*** Opening Given information ***

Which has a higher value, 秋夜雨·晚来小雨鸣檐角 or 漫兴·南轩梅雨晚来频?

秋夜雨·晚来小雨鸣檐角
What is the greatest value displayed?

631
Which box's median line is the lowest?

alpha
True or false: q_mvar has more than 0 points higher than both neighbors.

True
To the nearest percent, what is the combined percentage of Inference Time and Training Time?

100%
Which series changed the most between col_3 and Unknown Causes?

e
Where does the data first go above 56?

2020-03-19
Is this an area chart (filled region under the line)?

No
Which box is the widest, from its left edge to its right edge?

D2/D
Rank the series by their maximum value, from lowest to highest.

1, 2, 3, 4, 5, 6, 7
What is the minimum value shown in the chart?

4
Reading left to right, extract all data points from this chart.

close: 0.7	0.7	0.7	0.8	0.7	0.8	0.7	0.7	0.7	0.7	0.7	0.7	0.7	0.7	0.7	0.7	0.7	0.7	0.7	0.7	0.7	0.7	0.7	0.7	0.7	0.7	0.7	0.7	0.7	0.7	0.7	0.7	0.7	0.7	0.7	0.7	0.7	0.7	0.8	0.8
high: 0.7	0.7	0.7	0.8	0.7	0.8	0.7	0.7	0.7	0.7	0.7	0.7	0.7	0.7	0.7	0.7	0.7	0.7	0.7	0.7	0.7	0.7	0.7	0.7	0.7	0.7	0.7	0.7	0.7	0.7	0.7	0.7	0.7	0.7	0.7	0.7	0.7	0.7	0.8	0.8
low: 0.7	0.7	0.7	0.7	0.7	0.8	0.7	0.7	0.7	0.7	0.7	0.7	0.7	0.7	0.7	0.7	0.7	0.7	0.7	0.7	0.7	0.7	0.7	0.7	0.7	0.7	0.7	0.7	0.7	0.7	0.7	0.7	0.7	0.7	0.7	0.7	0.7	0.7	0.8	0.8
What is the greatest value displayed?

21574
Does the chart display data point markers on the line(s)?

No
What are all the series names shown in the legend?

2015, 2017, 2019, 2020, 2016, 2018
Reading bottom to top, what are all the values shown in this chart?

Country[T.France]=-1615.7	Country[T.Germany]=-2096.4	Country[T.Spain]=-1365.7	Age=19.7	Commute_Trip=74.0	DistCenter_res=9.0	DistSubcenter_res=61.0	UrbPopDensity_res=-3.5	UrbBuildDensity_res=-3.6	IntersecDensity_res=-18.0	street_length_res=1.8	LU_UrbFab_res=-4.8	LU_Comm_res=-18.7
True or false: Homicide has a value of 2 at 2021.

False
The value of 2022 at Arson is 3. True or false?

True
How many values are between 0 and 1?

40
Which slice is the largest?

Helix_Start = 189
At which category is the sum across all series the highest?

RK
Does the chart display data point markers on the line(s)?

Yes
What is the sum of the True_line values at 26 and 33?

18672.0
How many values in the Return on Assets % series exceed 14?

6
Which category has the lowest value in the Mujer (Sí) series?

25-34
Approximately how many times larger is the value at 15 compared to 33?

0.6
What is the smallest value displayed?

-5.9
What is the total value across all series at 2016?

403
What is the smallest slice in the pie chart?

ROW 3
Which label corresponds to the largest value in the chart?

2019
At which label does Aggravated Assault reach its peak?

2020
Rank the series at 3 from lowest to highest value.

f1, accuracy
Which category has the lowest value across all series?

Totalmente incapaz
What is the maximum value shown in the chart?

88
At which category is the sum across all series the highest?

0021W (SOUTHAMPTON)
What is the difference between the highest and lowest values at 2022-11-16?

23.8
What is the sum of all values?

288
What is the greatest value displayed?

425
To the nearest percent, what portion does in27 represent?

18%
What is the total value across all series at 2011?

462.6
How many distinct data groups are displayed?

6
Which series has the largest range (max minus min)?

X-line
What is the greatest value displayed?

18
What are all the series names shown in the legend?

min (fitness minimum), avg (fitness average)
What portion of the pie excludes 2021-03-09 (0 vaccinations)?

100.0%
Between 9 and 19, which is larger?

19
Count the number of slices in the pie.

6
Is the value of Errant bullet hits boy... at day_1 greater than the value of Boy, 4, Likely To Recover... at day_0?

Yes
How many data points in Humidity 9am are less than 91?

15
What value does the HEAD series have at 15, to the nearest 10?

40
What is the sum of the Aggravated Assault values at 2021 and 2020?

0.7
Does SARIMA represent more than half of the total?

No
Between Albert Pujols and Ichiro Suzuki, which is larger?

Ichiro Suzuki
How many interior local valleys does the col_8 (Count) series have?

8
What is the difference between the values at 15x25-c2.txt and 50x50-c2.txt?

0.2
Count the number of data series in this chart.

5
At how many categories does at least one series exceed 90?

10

*** Closing Given information ***

→ **What you are asked to do**
Can you copy all of the records above word for word, from the first through the last?

→ **Result below**
Which has a higher value, 秋夜雨·晚来小雨鸣檐角 or 漫兴·南轩梅雨晚来频?

秋夜雨·晚来小雨鸣檐角
What is the greatest value displayed?

631
Which box's median line is the lowest?

alpha
True or false: q_mvar has more than 0 points higher than both neighbors.

True
To the nearest percent, what is the combined percentage of Inference Time and Training Time?

100%
Which series changed the most between col_3 and Unknown Causes?

e
Where does the data first go above 56?

2020-03-19
Is this an area chart (filled region under the line)?

No
Which box is the widest, from its left edge to its right edge?

D2/D
Rank the series by their maximum value, from lowest to highest.

1, 2, 3, 4, 5, 6, 7
What is the minimum value shown in the chart?

4
Reading left to right, extract all data points from this chart.

close: 0.7	0.7	0.7	0.8	0.7	0.8	0.7	0.7	0.7	0.7	0.7	0.7	0.7	0.7	0.7	0.7	0.7	0.7	0.7	0.7	0.7	0.7	0.7	0.7	0.7	0.7	0.7	0.7	0.7	0.7	0.7	0.7	0.7	0.7	0.7	0.7	0.7	0.7	0.8	0.8
high: 0.7	0.7	0.7	0.8	0.7	0.8	0.7	0.7	0.7	0.7	0.7	0.7	0.7	0.7	0.7	0.7	0.7	0.7	0.7	0.7	0.7	0.7	0.7	0.7	0.7	0.7	0.7	0.7	0.7	0.7	0.7	0.7	0.7	0.7	0.7	0.7	0.7	0.7	0.8	0.8
low: 0.7	0.7	0.7	0.7	0.7	0.8	0.7	0.7	0.7	0.7	0.7	0.7	0.7	0.7	0.7	0.7	0.7	0.7	0.7	0.7	0.7	0.7	0.7	0.7	0.7	0.7	0.7	0.7	0.7	0.7	0.7	0.7	0.7	0.7	0.7	0.7	0.7	0.7	0.8	0.8
What is the greatest value displayed?

21574
Does the chart display data point markers on the line(s)?

No
What are all the series names shown in the legend?

2015, 2017, 2019, 2020, 2016, 2018
Reading bottom to top, what are all the values shown in this chart?

Country[T.France]=-1615.7	Country[T.Germany]=-2096.4	Country[T.Spain]=-1365.7	Age=19.7	Commute_Trip=74.0	DistCenter_res=9.0	DistSubcenter_res=61.0	UrbPopDensity_res=-3.5	UrbBuildDensity_res=-3.6	IntersecDensity_res=-18.0	street_length_res=1.8	LU_UrbFab_res=-4.8	LU_Comm_res=-18.7
True or false: Homicide has a value of 2 at 2021.

False
The value of 2022 at Arson is 3. True or false?

True
How many values are between 0 and 1?

40
Which slice is the largest?

Helix_Start = 189
At which category is the sum across all series the highest?

RK
Does the chart display data point markers on the line(s)?

Yes
What is the sum of the True_line values at 26 and 33?

18672.0
How many values in the Return on Assets % series exceed 14?

6
Which category has the lowest value in the Mujer (Sí) series?

25-34
Approximately how many times larger is the value at 15 compared to 33?

0.6
What is the smallest value displayed?

-5.9
What is the total value across all series at 2016?

403
What is the smallest slice in the pie chart?

ROW 3
Which label corresponds to the largest value in the chart?

2019
At which label does Aggravated Assault reach its peak?

2020
Rank the series at 3 from lowest to highest value.

f1, accuracy
Which category has the lowest value across all series?

Totalmente incapaz
What is the maximum value shown in the chart?

88
At which category is the sum across all series the highest?

0021W (SOUTHAMPTON)
What is the difference between the highest and lowest values at 2022-11-16?

23.8
What is the sum of all values?

288
What is the greatest value displayed?

425
To the nearest percent, what portion does in27 represent?

18%
What is the total value across all series at 2011?

462.6
How many distinct data groups are displayed?

6
Which series has the largest range (max minus min)?

X-line
What is the greatest value displayed?

18
What are all the series names shown in the legend?

min (fitness minimum), avg (fitness average)
What portion of the pie excludes 2021-03-09 (0 vaccinations)?

100.0%
Between 9 and 19, which is larger?

19
Count the number of slices in the pie.

6
Is the value of Errant bullet hits boy... at day_1 greater than the value of Boy, 4, Likely To Recover... at day_0?

Yes
How many data points in Humidity 9am are less than 91?

15
What value does the HEAD series have at 15, to the nearest 10?

40
What is the sum of the Aggravated Assault values at 2021 and 2020?

0.7
Does SARIMA represent more than half of the total?

No
Between Albert Pujols and Ichiro Suzuki, which is larger?

Ichiro Suzuki
How many interior local valleys does the col_8 (Count) series have?

8
What is the difference between the values at 15x25-c2.txt and 50x50-c2.txt?

0.2
Count the number of data series in this chart.

5
At how many categories does at least one series exceed 90?

10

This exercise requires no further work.